[YOUR GOAL]: Only the total should be returned: the number of lines in the data that hold the string "format".

======== SOURCE MATERIAL ========

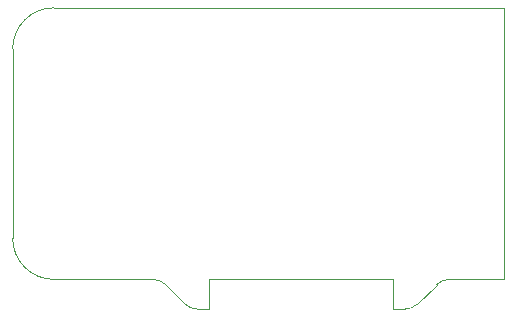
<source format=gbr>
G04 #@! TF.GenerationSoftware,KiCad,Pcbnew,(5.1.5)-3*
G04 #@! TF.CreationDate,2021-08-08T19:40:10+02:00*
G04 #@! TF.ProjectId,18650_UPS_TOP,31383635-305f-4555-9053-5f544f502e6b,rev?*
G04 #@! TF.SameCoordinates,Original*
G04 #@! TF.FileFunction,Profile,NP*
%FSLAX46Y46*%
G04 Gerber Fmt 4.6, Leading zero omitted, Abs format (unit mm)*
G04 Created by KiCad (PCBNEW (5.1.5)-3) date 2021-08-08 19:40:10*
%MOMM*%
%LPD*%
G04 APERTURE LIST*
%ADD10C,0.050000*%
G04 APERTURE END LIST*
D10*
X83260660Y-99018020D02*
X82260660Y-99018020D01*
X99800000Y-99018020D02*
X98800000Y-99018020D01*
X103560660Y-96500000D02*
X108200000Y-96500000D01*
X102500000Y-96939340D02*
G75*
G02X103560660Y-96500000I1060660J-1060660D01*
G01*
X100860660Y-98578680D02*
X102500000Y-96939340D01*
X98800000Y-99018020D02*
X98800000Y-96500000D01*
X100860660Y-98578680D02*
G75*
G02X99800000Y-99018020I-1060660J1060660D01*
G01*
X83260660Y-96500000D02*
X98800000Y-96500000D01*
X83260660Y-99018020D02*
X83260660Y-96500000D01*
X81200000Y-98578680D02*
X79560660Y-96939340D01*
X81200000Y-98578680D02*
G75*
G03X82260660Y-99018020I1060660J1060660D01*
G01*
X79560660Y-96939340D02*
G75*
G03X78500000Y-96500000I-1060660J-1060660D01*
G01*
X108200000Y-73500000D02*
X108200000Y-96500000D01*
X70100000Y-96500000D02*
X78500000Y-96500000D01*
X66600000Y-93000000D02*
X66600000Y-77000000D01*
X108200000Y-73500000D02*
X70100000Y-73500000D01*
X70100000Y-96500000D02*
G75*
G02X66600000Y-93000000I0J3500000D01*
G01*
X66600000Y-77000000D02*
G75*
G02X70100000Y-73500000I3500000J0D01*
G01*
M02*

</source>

========
======== SOURCE MATERIAL ========

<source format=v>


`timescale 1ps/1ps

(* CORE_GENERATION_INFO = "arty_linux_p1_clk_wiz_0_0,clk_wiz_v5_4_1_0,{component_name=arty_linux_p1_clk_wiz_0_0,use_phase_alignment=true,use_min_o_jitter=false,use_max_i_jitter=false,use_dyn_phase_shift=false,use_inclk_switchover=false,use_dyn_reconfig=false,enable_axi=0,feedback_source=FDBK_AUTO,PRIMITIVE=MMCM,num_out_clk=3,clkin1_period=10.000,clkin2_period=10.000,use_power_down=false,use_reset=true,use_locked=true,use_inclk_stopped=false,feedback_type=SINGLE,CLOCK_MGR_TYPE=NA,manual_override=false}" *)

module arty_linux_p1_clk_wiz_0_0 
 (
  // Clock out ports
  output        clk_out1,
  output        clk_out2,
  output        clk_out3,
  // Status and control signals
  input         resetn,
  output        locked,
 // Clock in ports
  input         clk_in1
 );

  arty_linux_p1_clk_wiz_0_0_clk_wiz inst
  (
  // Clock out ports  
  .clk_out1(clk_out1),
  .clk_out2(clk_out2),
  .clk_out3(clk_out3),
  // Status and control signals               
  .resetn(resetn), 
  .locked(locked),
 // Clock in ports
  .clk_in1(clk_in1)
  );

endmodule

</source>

========

[YOUR SOLUTION]: 3